Doch irgendwann vereinigen sich die drei Herren in kumpelhafter Kurpfälzer-Jäger-Deutschtümelei. Die Frau wird nurmehr als Sklavin für das eigene Wohlergehen behandelt. Obwohl, und da merkt man doch plötzlich auf, die ganze Naivität nur die eine Seite dieser eigenwilligen Dame ist, die sehr wohl weiß, wie sich sich am geschicktesten verhalten muß. Da bedürfte es gar nicht erst der aufdringlichen Überzeugungsversuche der Frau Nachbarin, der Anika Mauer alle Facetten einer grellen, klatschsüchtigen, im Leben und in der Liebe zu kurzgekommenen, aufgetakelten Fregatte gibt, die, nachdem sie endlich die kurzfristige Aufmerksamkeit des von ihr verehrten Maske gewonnen hat, wie ein Kleidungsstück zur Seite geworfen wird. Da helfen ihr alle Koch- und Kupplerinnenkünste nur wenig aus dem eigenen Elend.
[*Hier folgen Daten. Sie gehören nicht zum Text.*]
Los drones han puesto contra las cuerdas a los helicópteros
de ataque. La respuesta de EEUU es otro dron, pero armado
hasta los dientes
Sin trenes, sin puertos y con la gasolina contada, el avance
Spießertum, Unterdrückung der Frauen und der Schwachen in der Gesellschaft, blinde Kaiserverehrung, Überheblichkeit des Bürgertums und Armseligkeit der Außenseiter – das war schon eine gewaltige Plattform für mutige Künstler und kritische Intellektuelle zu Beginn des 19. Jahrhunderts. Das gut gemachte Programmheft überzeugt mit authentischen und erhellenden Artikeln aus jener Zeit, als Theater noch ein Wagnis war! A.C.